### STORED DATA
****************

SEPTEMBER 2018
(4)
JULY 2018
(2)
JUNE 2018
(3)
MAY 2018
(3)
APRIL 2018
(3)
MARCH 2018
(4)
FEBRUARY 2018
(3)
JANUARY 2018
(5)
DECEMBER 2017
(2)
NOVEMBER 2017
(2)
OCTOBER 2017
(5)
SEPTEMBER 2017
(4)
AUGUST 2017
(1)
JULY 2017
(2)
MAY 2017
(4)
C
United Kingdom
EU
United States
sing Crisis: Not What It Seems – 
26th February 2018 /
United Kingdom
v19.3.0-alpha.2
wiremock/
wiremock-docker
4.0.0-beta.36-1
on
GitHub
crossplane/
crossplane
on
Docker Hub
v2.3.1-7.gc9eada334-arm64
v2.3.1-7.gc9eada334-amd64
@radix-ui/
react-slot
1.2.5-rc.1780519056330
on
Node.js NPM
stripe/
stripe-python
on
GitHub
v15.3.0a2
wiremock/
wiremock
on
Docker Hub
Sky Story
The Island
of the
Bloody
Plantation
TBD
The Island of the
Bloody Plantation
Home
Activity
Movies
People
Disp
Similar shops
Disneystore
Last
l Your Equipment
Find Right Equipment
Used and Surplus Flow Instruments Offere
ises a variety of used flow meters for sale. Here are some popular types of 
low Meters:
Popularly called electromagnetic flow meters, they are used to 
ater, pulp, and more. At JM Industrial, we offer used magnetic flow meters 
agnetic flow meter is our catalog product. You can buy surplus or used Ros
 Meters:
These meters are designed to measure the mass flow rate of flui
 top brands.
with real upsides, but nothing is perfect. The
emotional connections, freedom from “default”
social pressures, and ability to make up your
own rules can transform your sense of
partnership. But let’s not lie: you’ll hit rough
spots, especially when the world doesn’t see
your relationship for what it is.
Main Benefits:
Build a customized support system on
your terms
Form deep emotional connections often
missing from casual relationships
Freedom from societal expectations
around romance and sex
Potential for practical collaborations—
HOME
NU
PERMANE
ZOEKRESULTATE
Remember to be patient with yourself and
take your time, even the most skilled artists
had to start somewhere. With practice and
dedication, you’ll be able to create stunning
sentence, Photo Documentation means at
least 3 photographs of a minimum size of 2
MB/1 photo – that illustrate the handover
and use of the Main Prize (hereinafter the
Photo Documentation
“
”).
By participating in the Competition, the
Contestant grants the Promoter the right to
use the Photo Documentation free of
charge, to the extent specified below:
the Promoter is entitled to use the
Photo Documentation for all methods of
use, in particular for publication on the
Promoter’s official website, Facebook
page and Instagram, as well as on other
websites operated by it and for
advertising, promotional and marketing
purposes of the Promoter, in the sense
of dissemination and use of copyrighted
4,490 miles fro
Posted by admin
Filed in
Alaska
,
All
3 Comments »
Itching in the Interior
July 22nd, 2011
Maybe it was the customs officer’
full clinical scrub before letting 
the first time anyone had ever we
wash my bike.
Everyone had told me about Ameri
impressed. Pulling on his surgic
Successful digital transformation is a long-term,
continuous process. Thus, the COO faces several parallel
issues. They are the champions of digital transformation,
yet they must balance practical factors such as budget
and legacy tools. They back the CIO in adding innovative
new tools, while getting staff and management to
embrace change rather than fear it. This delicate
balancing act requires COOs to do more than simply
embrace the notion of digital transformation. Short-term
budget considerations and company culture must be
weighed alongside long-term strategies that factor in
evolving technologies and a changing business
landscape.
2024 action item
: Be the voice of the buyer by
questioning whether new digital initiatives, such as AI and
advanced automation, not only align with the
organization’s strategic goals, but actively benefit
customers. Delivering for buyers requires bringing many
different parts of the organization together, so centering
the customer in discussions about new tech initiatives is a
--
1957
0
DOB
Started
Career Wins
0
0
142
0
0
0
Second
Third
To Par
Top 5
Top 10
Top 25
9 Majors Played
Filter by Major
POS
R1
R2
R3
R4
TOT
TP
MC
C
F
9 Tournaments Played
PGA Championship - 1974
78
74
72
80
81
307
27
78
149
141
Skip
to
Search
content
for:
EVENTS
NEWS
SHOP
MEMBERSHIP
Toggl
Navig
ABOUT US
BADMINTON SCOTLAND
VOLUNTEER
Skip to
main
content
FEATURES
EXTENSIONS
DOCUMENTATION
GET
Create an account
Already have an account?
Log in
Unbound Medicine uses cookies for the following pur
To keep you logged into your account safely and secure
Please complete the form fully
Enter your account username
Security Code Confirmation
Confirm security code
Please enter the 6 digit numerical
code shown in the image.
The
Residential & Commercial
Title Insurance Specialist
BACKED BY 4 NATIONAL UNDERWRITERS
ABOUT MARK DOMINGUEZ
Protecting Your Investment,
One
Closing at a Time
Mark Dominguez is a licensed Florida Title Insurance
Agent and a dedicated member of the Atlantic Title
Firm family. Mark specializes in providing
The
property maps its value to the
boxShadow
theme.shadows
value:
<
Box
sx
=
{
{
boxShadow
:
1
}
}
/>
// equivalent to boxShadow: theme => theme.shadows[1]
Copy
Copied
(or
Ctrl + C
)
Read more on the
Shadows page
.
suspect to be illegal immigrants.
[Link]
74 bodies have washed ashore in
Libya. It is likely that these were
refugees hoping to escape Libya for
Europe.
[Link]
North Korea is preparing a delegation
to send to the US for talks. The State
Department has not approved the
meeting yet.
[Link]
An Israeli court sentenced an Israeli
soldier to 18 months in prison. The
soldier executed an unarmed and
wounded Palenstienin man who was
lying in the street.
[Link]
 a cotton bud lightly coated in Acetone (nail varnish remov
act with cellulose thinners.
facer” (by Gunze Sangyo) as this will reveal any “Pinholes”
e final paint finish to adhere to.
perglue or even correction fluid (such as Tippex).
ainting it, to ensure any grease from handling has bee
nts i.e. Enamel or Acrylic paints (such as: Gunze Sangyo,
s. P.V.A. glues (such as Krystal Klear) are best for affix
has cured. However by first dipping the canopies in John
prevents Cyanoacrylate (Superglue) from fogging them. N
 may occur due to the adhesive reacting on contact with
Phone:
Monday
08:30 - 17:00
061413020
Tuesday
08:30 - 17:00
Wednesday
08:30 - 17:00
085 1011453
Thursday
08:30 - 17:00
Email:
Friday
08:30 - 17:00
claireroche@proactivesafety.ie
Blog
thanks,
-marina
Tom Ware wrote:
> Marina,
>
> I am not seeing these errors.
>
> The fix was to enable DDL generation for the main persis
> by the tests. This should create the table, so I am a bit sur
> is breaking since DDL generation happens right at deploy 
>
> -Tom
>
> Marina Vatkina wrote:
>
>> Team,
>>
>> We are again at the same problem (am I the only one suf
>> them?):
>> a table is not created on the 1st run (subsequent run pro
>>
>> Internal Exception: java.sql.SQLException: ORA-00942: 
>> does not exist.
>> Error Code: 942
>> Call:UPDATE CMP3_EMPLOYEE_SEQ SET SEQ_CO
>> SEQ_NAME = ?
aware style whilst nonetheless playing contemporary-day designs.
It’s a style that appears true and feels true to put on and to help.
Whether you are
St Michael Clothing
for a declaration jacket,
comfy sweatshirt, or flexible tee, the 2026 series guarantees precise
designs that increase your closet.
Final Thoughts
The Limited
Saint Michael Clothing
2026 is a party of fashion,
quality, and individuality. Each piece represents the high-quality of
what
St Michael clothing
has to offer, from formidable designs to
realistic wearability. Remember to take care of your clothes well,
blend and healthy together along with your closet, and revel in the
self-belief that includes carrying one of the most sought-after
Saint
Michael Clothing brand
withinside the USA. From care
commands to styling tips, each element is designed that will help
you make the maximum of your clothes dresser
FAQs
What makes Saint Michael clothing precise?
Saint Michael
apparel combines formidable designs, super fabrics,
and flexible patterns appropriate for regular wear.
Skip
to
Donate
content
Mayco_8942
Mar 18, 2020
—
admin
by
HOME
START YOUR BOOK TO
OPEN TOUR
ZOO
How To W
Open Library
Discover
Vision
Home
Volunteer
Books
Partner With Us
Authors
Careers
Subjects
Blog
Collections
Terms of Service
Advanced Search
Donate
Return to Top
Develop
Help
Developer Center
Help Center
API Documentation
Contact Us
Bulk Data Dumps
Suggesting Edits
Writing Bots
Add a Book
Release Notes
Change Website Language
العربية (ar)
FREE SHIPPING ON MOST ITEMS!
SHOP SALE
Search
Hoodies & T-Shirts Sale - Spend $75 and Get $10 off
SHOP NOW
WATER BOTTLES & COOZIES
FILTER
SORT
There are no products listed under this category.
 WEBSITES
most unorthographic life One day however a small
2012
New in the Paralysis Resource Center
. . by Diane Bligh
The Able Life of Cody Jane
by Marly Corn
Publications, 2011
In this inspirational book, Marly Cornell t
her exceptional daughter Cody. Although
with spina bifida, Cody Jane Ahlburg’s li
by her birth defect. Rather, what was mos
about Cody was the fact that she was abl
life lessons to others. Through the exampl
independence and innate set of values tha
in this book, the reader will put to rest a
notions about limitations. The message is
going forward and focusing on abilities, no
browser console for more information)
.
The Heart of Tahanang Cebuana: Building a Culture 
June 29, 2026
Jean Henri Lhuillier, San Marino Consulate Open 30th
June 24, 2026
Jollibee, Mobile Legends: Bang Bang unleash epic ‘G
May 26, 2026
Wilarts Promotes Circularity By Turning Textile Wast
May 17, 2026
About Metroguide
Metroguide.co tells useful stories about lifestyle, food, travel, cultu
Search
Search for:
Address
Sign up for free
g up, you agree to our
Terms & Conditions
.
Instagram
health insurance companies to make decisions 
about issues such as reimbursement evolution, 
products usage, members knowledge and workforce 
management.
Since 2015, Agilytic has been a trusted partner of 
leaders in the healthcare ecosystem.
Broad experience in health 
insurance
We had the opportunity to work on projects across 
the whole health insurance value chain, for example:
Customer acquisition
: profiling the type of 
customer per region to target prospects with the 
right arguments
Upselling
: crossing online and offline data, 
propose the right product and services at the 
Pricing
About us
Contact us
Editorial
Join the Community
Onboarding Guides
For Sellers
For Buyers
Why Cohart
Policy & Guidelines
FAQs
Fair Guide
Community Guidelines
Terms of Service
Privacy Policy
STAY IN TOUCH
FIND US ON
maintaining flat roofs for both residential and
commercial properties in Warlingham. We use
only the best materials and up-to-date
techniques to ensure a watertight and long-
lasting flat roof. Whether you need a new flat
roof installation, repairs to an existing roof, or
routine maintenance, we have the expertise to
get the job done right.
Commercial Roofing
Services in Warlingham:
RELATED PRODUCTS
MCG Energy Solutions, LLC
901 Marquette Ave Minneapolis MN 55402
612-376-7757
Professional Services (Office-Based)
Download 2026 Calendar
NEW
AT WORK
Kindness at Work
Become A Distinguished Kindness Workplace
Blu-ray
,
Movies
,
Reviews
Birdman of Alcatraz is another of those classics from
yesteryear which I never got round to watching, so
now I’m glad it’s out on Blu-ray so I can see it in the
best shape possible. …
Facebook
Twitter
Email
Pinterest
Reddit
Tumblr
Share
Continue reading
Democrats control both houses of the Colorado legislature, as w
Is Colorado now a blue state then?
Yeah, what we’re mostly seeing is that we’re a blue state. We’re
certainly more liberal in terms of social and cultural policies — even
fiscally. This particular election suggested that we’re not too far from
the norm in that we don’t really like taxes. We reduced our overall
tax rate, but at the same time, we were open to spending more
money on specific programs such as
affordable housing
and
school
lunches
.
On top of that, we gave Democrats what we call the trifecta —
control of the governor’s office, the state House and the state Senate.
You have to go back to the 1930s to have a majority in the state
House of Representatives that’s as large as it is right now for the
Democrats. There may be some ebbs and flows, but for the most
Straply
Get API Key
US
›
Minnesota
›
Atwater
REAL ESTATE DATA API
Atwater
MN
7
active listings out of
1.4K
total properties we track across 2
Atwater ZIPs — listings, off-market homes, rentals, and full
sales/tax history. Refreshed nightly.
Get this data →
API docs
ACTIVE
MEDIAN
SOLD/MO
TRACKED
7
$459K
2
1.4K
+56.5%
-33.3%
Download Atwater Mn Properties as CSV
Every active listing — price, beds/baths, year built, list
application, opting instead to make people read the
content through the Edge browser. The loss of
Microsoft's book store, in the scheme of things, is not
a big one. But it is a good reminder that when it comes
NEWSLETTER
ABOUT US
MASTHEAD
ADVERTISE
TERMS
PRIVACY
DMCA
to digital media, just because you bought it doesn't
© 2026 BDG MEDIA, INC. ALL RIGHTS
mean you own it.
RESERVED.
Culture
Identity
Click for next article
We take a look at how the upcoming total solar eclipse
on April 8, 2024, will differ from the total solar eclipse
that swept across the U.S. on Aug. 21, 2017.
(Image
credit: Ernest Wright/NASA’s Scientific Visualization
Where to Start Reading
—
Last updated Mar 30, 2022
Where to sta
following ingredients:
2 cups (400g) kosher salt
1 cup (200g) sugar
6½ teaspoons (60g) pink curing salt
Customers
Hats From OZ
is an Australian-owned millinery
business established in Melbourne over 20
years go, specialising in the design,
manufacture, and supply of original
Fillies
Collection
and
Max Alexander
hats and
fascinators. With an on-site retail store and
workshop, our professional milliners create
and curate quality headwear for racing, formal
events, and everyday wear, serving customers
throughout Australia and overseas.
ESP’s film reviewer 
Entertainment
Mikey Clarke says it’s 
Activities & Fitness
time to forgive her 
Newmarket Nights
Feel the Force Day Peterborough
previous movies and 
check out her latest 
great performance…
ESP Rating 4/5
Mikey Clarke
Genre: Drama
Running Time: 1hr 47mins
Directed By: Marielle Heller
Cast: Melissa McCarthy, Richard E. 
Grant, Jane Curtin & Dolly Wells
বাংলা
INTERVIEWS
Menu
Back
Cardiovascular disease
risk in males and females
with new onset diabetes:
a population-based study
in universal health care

****************

### EXERCISE OBJECTIVE
Taking the listing above as the source, transcribe only the lines starting at the line with "workshop, our professional milliners create" and going through the line with "great performance…", unaltered and with both ends included.

### YOUR RESPONSE
workshop, our professional milliners create
and curate quality headwear for racing, formal
events, and everyday wear, serving customers
throughout Australia and overseas.
ESP’s film reviewer 
Entertainment
Mikey Clarke says it’s 
Activities & Fitness
time to forgive her 
Newmarket Nights
Feel the Force Day Peterborough
previous movies and 
check out her latest 
great performance…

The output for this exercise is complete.